EXERCISE DATA.
........

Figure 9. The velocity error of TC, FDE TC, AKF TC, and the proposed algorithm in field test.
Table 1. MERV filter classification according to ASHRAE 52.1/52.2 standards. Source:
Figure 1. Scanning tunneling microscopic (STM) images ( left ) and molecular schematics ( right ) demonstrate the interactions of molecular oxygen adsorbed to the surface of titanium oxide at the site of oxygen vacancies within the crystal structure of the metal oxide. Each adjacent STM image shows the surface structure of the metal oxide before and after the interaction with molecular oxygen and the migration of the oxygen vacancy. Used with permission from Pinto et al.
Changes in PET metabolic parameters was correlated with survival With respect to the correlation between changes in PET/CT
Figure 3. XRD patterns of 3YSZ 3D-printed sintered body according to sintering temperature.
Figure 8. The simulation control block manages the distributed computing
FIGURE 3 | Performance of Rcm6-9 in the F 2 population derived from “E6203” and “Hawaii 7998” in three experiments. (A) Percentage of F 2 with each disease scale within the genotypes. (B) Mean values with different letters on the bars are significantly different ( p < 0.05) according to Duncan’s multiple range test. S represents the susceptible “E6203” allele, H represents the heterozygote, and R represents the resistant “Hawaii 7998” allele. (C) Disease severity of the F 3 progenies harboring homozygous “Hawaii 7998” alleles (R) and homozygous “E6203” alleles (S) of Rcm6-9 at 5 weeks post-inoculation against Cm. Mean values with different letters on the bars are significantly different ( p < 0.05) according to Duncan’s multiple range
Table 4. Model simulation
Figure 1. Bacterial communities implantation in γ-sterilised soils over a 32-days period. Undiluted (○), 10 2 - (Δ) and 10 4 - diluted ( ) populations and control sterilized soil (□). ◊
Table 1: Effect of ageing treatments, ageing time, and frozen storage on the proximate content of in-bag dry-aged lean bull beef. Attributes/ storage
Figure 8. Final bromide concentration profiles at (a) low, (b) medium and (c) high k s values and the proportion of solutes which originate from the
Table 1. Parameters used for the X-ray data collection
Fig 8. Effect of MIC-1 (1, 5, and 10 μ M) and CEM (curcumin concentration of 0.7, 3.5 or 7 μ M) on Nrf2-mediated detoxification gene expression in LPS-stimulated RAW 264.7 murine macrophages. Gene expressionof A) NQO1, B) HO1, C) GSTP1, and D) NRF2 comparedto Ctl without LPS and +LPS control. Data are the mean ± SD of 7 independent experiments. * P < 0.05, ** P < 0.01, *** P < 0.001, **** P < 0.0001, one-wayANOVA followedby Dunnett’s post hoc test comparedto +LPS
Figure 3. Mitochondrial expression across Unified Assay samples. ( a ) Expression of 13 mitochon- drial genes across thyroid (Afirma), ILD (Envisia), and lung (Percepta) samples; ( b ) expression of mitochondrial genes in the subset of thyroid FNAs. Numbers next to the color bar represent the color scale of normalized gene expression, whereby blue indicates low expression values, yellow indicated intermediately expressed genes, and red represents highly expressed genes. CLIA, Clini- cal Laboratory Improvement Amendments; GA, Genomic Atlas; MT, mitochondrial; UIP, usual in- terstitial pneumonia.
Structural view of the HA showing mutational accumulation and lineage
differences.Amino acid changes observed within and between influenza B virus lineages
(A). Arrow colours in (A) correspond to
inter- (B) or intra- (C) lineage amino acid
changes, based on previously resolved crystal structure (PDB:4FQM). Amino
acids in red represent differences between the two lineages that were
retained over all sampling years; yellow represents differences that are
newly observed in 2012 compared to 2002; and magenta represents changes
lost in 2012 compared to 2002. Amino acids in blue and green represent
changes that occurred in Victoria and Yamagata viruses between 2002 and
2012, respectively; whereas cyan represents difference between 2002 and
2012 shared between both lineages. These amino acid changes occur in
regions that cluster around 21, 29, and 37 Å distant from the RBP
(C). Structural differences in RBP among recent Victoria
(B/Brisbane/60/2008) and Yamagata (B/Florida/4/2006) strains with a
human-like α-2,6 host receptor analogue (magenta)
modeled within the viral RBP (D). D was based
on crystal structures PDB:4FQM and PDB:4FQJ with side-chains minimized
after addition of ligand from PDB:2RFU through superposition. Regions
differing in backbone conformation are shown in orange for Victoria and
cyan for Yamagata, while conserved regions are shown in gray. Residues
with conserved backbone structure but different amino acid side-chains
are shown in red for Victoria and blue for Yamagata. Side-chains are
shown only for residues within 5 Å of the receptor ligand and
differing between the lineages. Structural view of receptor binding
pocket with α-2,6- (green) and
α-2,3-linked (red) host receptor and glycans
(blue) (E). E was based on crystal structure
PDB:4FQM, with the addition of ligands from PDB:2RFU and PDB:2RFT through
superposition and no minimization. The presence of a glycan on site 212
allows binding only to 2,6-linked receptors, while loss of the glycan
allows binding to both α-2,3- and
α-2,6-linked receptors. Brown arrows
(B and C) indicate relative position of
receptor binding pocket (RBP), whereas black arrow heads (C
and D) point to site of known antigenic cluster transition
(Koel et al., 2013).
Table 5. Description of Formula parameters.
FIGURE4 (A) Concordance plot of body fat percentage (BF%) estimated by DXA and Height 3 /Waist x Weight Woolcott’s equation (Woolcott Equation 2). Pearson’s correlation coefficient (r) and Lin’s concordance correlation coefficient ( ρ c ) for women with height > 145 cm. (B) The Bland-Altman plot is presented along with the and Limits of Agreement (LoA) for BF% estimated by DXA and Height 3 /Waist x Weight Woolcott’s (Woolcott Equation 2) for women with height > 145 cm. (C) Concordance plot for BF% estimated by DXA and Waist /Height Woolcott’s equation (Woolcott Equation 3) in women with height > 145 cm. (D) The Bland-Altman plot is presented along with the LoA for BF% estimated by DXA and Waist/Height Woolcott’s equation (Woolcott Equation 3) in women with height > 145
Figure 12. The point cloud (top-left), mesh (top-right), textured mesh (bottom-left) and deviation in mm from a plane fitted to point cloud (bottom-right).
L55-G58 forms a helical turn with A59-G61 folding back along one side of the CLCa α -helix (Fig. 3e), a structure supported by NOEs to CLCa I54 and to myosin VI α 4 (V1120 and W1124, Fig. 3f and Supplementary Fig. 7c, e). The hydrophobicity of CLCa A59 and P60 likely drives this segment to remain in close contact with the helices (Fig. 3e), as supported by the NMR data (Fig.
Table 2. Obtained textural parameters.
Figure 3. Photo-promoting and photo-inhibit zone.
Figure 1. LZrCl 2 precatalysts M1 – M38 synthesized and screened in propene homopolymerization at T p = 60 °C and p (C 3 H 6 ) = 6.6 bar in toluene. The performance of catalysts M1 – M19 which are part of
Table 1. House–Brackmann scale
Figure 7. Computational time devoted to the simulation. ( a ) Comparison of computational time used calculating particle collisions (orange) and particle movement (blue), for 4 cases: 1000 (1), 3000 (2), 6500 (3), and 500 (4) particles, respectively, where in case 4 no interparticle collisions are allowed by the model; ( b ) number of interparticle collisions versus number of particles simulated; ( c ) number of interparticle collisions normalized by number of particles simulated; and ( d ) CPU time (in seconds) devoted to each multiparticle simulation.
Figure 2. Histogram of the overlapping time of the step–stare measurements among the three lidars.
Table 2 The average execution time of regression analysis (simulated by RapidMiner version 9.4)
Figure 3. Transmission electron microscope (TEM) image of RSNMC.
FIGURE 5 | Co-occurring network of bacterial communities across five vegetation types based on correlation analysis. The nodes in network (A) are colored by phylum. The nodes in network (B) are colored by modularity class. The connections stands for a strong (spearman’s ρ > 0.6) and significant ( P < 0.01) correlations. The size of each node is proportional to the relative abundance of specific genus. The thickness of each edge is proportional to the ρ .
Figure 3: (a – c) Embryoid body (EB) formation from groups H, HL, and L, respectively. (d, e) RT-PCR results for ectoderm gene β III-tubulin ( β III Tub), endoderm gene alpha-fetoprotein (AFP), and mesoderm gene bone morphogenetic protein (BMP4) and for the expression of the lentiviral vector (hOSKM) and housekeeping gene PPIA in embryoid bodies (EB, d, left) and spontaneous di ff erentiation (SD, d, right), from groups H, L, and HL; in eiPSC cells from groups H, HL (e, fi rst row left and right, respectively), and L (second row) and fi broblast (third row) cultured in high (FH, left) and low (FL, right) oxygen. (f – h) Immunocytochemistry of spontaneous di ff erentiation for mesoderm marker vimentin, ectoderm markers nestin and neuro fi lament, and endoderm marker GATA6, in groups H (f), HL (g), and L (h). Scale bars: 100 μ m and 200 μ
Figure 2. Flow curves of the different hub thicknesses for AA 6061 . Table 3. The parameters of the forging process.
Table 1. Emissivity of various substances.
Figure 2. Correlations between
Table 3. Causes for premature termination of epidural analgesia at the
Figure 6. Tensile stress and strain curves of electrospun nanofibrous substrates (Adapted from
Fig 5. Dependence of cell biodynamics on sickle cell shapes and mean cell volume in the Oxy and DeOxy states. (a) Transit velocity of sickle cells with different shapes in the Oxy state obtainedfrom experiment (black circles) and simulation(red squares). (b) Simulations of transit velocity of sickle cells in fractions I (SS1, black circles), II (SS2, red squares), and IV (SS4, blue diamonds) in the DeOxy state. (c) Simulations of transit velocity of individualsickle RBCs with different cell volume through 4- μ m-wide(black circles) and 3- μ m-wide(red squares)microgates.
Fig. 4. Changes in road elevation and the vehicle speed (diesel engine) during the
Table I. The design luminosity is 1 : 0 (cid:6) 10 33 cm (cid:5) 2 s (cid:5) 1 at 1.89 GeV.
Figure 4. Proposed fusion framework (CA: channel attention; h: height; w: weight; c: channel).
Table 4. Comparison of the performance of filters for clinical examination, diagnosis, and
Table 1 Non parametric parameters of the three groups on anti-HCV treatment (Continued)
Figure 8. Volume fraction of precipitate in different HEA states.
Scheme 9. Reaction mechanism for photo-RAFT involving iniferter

........

ACTIVITY. Word for word, restate the data above from its first line down to and including the line with "Figure 1. Scanning".

ANSWER TO THIS EXERCISE.
Figure 9. The velocity error of TC, FDE TC, AKF TC, and the proposed algorithm in field test.
Table 1. MERV filter classification according to ASHRAE 52.1/52.2 standards. Source:
Figure 1. Scanning tunneling microscopic (STM) images ( left ) and molecular schematics ( right ) demonstrate the interactions of molecular oxygen adsorbed to the surface of titanium oxide at the site of oxygen vacancies within the crystal structure of the metal oxide. Each adjacent STM image shows the surface structure of the metal oxide before and after the interaction with molecular oxygen and the migration of the oxygen vacancy. Used with permission from Pinto et al.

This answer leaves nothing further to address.